→ **Ação necessária A**:
Reproduza fielmente os registros da linha com "The green leafy tree at center will" até a linha com "Who is positioned", ambas incluídas. Não coloque as imagens na resposta.

→ **Texto fornecido**:
──────────────────────────────
Alguns dias depois, em 10 de maio, diversas manifestações foram feitas em inúmeras cidades universitárias alemãs, com estudantes empunhando tochas. Obras consideradas contrárias ao Reich eram queimadas enquanto autoridades nazistas, assim como líderes universitários e professores faziam discursos fervorosos. Um deles era o filósofo Martin Heidegger, então recém empossado como reitor da Universidade de Freiburg: “Chamas, falem conosco, nos iluminem, mostrem-nos o caminho a partir do qual não há mais volta! Chamas acesas, queimem os corações!”
Queimado "vivo"
Mas foi em Berlim que uma multidão colossal de 40 mil pessoas se reuniu durante uma noite chuvosa na Bebelplatz — que, à época, ainda se chamava Kaiser-Franz-Josef-Platz, em homenagem ao imperador austro-húngaro Franz Josef (embora coloquialmente nunca tenha deixado de ser conhecida como Opernplatz, devido à presença do prédio da Ópera Estatal) onde presenciou um grupo de milhares de estudantes, de maneira praticamente simbólica, diante do prédio da biblioteca da Universidade Humboldt, e empilharam no centro da praça não só os exemplares apreendidos do instituto de Hirschfeld, como exemplares de todos os autores que faziam parte da lista negra, assim como diversas imagens e objetos de cunho sexual.
──────────────────────────────
→ **Dados do exercício**:
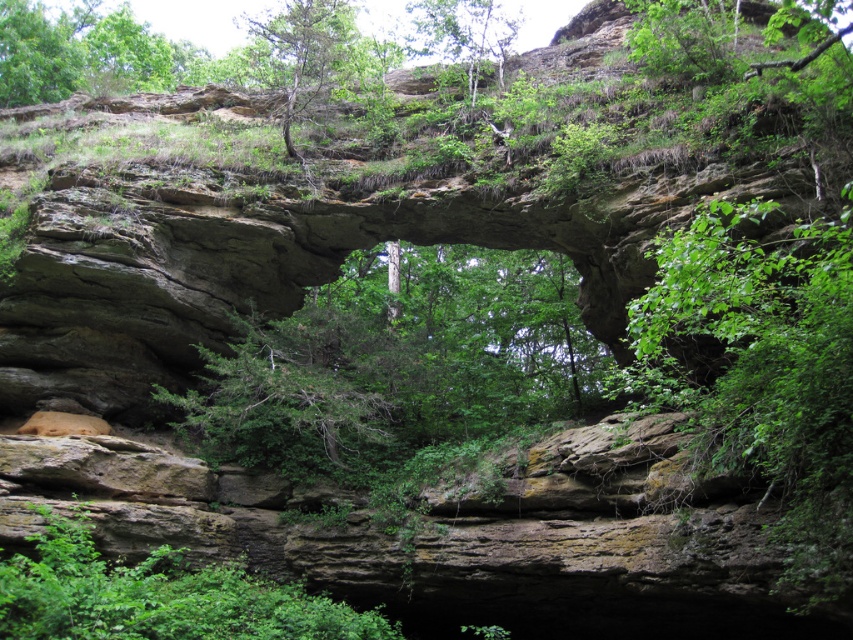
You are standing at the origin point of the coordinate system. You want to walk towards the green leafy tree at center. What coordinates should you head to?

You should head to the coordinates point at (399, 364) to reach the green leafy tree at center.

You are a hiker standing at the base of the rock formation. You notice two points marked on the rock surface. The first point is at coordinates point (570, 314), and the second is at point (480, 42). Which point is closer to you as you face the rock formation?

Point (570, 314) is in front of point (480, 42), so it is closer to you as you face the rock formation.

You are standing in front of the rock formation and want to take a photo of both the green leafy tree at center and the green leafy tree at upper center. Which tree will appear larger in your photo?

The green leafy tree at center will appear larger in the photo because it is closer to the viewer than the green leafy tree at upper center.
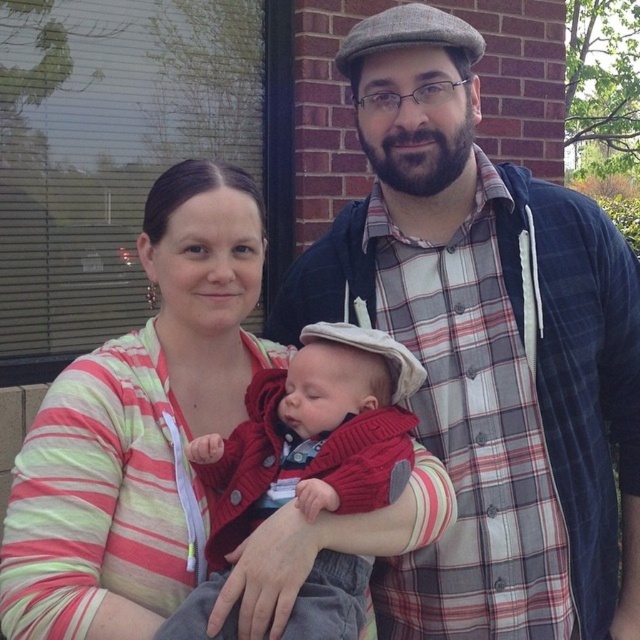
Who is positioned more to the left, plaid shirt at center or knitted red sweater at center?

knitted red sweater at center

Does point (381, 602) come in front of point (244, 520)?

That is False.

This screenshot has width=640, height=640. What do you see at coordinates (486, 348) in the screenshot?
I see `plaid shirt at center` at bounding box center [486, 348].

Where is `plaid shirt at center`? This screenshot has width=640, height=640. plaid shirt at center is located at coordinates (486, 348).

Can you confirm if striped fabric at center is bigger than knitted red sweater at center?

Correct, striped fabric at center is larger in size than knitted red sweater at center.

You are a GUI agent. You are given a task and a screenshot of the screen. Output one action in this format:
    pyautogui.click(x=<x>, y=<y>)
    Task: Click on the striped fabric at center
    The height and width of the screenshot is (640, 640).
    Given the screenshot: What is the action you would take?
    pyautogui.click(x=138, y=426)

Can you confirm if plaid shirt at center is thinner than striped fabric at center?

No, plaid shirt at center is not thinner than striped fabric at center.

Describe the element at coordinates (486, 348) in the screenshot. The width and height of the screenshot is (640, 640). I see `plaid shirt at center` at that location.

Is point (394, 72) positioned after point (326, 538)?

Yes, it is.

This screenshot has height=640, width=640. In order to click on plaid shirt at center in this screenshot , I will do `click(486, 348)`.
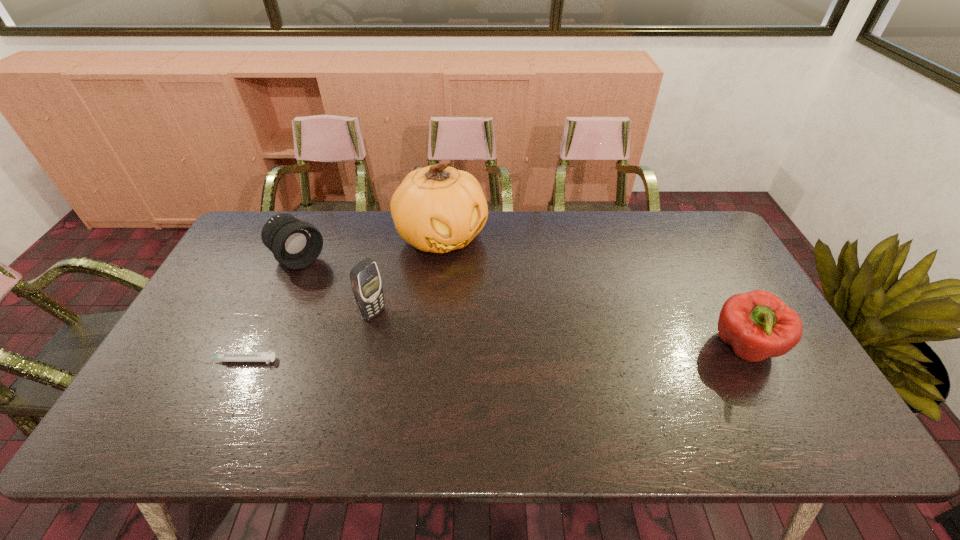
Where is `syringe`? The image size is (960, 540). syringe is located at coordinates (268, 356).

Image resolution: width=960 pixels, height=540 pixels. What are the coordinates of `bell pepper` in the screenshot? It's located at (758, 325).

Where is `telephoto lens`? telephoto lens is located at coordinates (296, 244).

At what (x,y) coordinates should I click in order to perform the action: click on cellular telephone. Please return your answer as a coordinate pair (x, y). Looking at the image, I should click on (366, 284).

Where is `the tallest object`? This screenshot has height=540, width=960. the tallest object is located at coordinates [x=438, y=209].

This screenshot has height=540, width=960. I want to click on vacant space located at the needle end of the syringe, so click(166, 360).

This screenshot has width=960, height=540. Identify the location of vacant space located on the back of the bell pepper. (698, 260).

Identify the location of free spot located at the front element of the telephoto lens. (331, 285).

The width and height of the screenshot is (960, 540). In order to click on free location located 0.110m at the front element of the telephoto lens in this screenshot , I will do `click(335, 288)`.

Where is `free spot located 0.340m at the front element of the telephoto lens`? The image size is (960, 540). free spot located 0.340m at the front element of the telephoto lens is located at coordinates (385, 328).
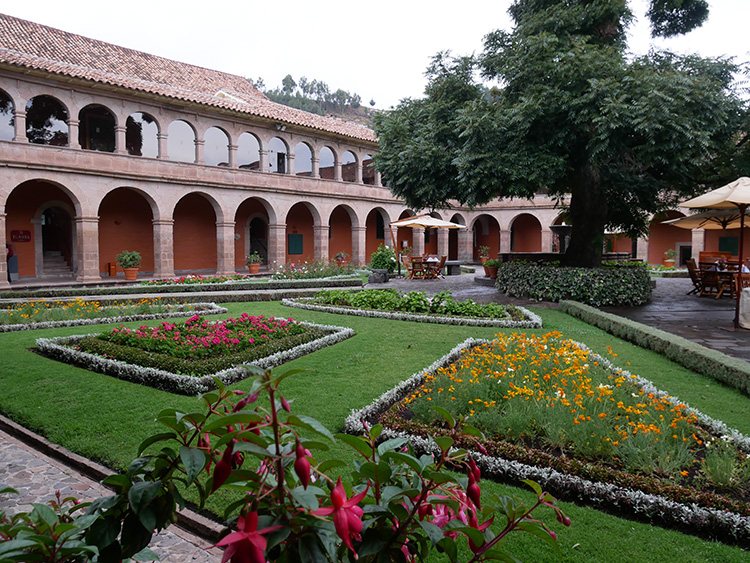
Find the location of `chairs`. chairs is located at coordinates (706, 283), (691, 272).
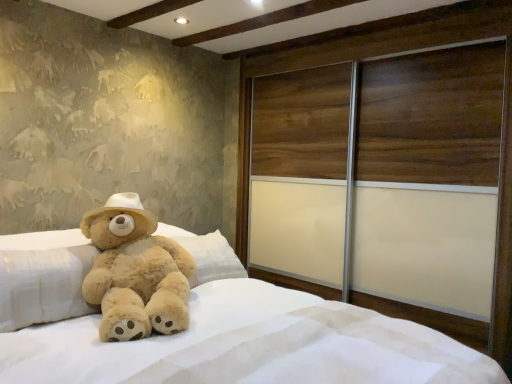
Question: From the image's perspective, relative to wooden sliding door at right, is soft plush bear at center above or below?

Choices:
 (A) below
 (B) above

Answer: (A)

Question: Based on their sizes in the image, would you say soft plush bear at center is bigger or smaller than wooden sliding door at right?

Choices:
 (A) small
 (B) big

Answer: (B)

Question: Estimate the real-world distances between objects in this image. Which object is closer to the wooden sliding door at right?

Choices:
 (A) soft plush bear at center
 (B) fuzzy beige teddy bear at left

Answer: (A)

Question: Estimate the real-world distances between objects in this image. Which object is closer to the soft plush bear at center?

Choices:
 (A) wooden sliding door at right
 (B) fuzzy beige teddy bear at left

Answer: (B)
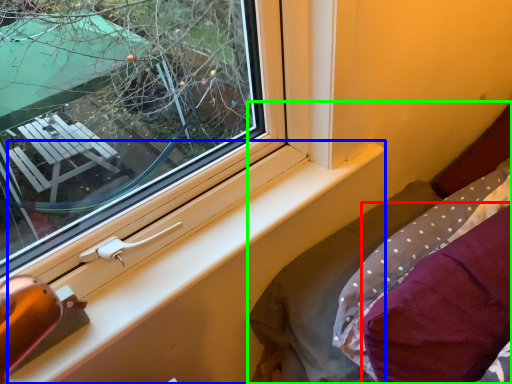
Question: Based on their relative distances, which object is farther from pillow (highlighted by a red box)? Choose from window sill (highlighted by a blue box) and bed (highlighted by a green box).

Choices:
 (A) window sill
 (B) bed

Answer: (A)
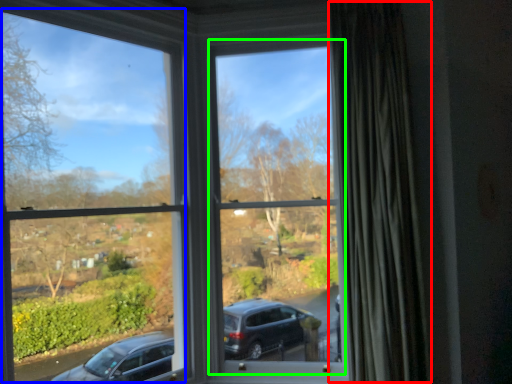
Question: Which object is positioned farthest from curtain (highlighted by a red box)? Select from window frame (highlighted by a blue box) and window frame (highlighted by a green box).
──────────────────────────────
→ **Ação necessária B**:
Responda, com base no texto fornecido:
(i) Em que data ocorreram as manifestações nas cidades universitárias alemãs?
(ii) Que cargo Martin Heidegger acabara de assumir?
(iii) Quantas pessoas se reuniram na Bebelplatz, em Berlim?

→ **Resposta escrita A**:
The green leafy tree at center will appear larger in the photo because it is closer to the viewer than the green leafy tree at upper center.
Who is positioned more to the left, plaid shirt at center or knitted red sweater at center?

→ **Resposta escrita B**:
(i) Em 10 de maio.
(ii) O de reitor da Universidade de Freiburg.
(iii) 40 mil pessoas.